**TASKS TO COMPLETE**
a) Answer these questions using the oil and gas acquisitions text.
(i) What were the fields' estimated proved reserves at year-end 2010?
(ii) How much has Apache invested since acquiring Forties Field?
(iii) How much cash will Superior pay per Complete Production share?
b) Write the next part of the oil and gas acquisitions text, picking up after its last sentence.

**SUPPLIED TEXT**
***

The fields have current net production of approximately 19,000 bbl. of oil and natural gas liquids and 58 million cu. ft. of gas per day. At year-end 2010, estimated proved reserves totaled 68 million BOE.

The transaction, with a planned close at year-end 2011, is expected to increase Apache’s North Sea production by 54% and proved reserves by 44%.

The assets to be acquired include operated interests in the Beryl, Nevis, Ness, Nevis South, Skene and Buckland fields; operated interest in the Beryl/Brae gas pipeline and the SAGE gas plant; nonoperated interests in the Maclure, Scott and Telford fields; and Benbecula (West of Shetlands) exploration acreage.

Since acquiring Forties Field in the North Sea in 2003, Apache has drilled about 100 development wells, invested $3.2 billion, produced approximately 161 MMBOE—more than the proved reserves at the time of the acquisition—and added an estimated 171 MMBOE in new reserves.

Production from the Mobil North Sea LLC fields will add to the percentage of Apache’s current output that is indexed to the premium Brent crude oil benchmark price.

Apache will take on the ExxonMobil employees currently supporting the former Mobil North Sea LLC assets.

The transaction is subject to regulatory approvals and preferential rights. Apache intends to fund the acquisition with cash.

Superior Energy Services Inc., New Orleans, (NYSE: SPN) plans to acquire Complete Production Services Inc., Houston, (NYSE: CPX) through a merger valued at approximately $2.35 billion in cash and stock.

Superior will pay $7 cash and issue 0.945 share per Complete Production share. Complete Production has 79.3 million shares outstanding and Superior Energy shares traded at approximately $24 at the time of the announcement. The deal represents a premium of 29% to Complete’s average price for the past two months, according to Superior Energy.

Pro forma closing and the issuance of new Superior shares, Superior shareholders will hold 52% of the merged company and Complete shareholders will hold the remaining 48%. The combined company will retain Superior’s name.

Greenhill & Co. and J.P. Morgan were financial advisors to Su - perior. Jones, Walker, Waechter, Poitevent, Carrere & Denegre LLP is legal advisor to Superior. Credit Suisse Securities (USA) LLC is financial advisor to Complete. Latham & Watkins LLP is legal advisor to Complete. The deal is expected to close by year-end.

***

**INPUT DATA**
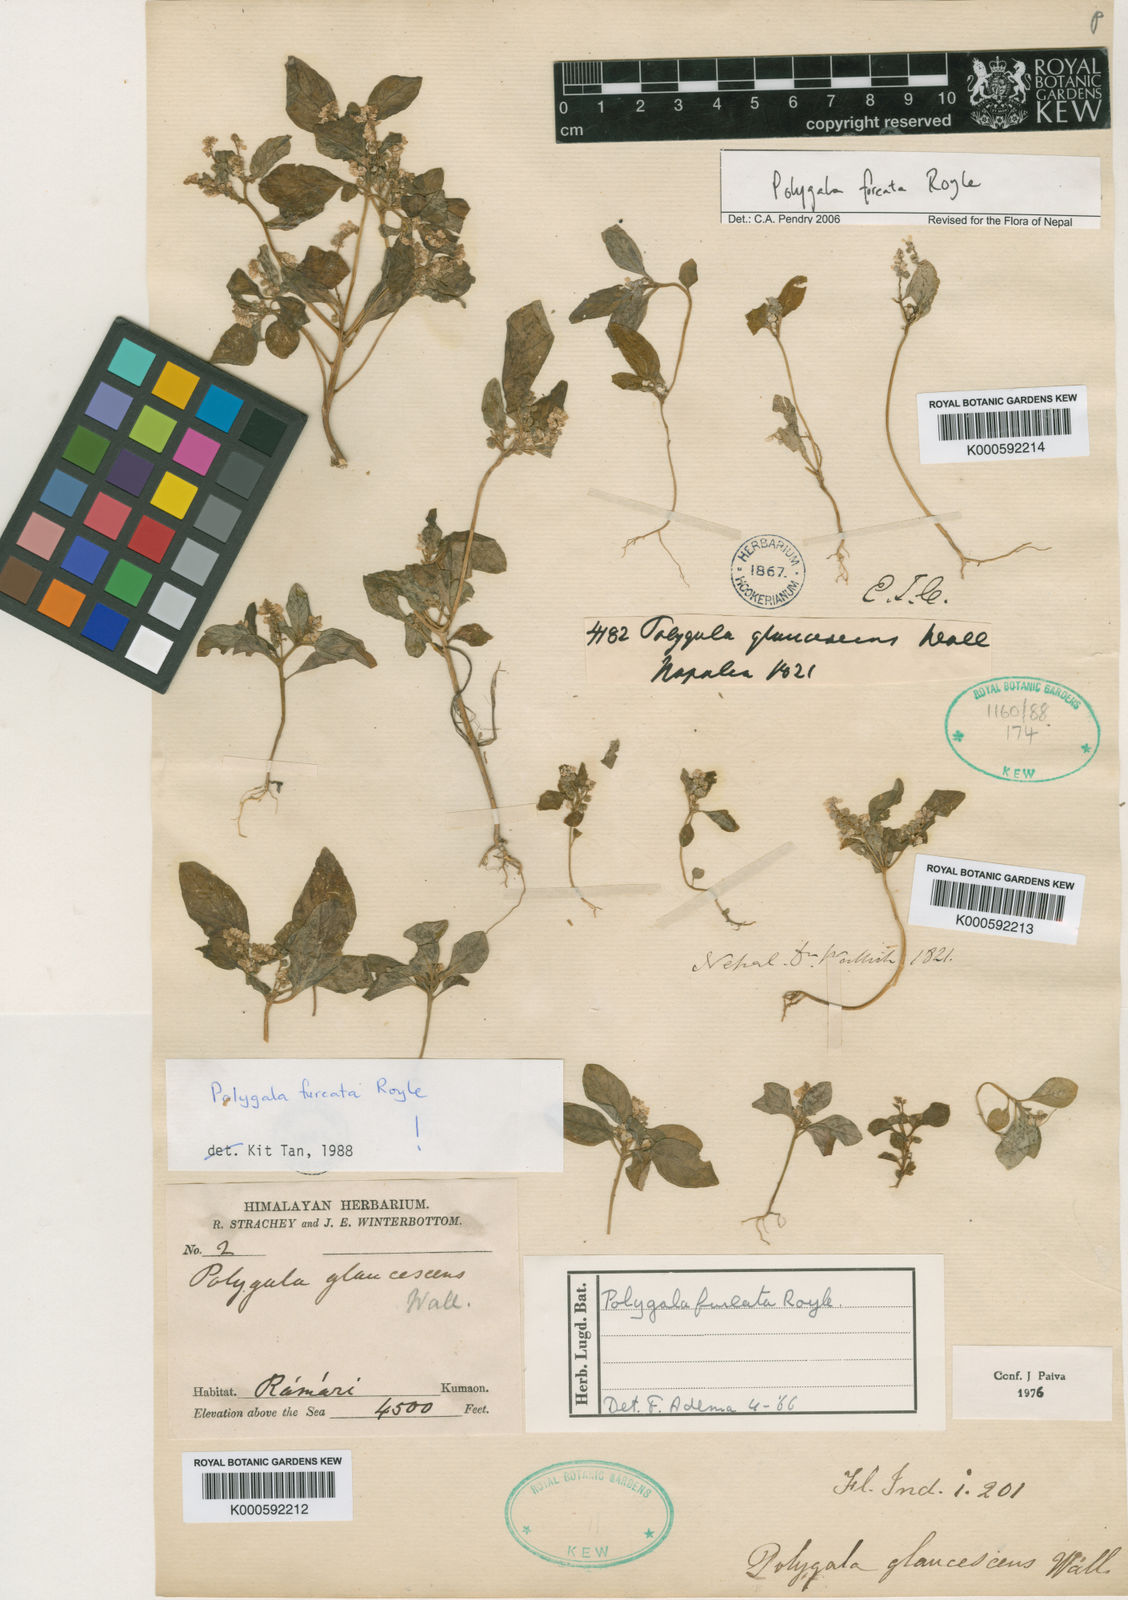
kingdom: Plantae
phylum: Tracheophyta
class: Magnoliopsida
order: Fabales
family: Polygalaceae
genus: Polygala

***

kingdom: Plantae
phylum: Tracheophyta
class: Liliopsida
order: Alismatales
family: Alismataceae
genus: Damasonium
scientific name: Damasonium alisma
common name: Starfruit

***

**PER-TASK ANSWERS**
a)
(i) 68 million BOE
(ii) $3.2 billion
(iii) $7

b)
Summit Midstream Partners LLC, Dallas, has entered into a purchase and sale agreement with Encana Oil & Gas (USA) Inc., a subsidiary of Encana Corp., Calgary, (TSX,NYSE: ECA), to acquire natural gas midstream assets located in the Piceance Basin for $590 million.

The acquired assets encompass approximately 260 miles of pipeline and 90,000 horsepower of compression facilities. The assets serve Mamm Creek, Orchard, and South Parachute production in the area around Rifle, Colorado. Currently, the assets are transporting approximately 500 million cu. ft. per day of natural gas under long-term contracts with multiple producers. In addition to the purchase, Summit has committed to build for Encana the midstream infrastructure necessary to support Encana’s emerging Niobrara development.

Separately, Encana has agreed to sell its interest in the Cabin Gas Plant in the Horn River Basin of northeast British Columbia to Enbridge Inc. for approximately C$220 million at closing, which is expected in December 2011. The agreement covers Encana’s interest of approximately 52% in the first two phases of the natural gas processing plant, which has regulatory approval for total processing capacity of 800 million cu. ft. per day.

• Arete Industries Inc., Westminster, Colo., (OTCBB: ARET) plans to acquire certain oil and gas operating properties in Colorado, Kansas, Wyoming and Montana from Englewood, Colo.-based companies Tucker Family Investments LLLP, DNR Oil & Gas Inc. and Tindall Operating Co. for $11 million.

The assets include 91 operating wells, approximately 37,000 gross acres that includes approximately 21,000 net acres under lease, and approximately 250 proved undeveloped locations.

Causey Demgen & Moore Inc. is legal advisor to Arete.